Sidney Jeffryes
AAE position: Wireless operator (Second year)
In their own words
Little did I dream when the Dr & yourself saw me off at Sydney that I should ever have to write you. You remember how eager I was to make good well it has brought against me the charge of insanity and I am being hounded to death by Dr McLean & other members of the expedition
— Sidney Jeffryes, Winter Quarters, AAE. July 13th 1913 to Mrs Fox, Sydney
Sidney Jeffryes, born in the mid-1880s, hailed from Toowoomba, Queensland. He was a qualified operator with the Australasian Wireless Company, which gave him the technical qualifications for operating the all-important wireless communication system Mawson was intent on setting up.
Jeffryes applied for a position as an AAE wireless operator, but Sawyer and Hannam were selected ahead of him. But with Mawson’s small band of men remaining at Cape Denison a second year, continued radio communication was felt necessary and Jeffryes had his opportunity for an Antarctic winter. His first radio task was to contact Aurora to notify the ship that the missing Mawson had returned to the hut but that his companions had died.
Things did not go quite to plan. Through the early months Jeffryes spent many frustrating nights attempting to make radio contact with the outside world. Then in July 1913 he suffered a mental breakdown. He believed his companions were plotting his murder, and threatened them with court action. He made some bizarre wireless transmissions but Mawson managed to get a message to Macquarie Island warning of the problem.

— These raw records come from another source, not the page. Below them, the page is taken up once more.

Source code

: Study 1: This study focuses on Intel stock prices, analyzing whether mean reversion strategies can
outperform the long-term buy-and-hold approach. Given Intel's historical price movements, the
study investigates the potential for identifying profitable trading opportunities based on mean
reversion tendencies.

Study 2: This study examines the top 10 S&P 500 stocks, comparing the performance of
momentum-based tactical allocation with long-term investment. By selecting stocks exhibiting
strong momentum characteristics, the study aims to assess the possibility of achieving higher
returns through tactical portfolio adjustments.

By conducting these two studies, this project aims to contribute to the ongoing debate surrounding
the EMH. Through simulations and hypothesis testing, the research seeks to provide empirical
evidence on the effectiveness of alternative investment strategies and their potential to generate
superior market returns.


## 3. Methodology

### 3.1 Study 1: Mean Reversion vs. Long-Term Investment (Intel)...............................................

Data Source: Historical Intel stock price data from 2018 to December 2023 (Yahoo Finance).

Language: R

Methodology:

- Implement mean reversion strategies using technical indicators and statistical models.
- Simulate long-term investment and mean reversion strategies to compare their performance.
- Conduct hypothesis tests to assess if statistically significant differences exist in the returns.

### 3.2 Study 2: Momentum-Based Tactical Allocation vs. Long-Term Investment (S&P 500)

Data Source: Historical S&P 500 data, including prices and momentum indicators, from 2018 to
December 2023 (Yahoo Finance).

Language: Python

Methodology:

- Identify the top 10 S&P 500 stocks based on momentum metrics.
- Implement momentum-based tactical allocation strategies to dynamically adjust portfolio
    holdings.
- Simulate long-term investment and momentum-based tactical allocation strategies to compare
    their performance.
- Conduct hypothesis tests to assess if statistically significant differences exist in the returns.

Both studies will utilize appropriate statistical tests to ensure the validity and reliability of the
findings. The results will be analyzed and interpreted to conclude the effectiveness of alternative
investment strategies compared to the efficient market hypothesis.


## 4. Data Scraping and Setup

Soon after, Jeffryes ‘resigned’ from his post. With five months to go until the party could be evacuated with the return of Aurora, he was relieved of all work and cared for by McLean, who had spent the earlier part of the year nursing Mawson back to health. Bickerton stepped into the breach, teaching himself Morse code in the process.
With Jeffryes’ return to Australia in 1914, he was admitted to a mental institution at Ararat, Victoria. In a letter he wrote a few months later he described his time in Antarctica. He made various accusations against members of the small Cape Denison group, referring to the ‘jealousy’ of others at his success in keeping the wireless mast in order, claiming that others deliberately kept him awake at night, that they tried to hypnotise him, and that Mawson put him under a ‘magnetic spell’ which caused his mental condition.
Jeffreys was reported some years later to have recovered from his ordeal.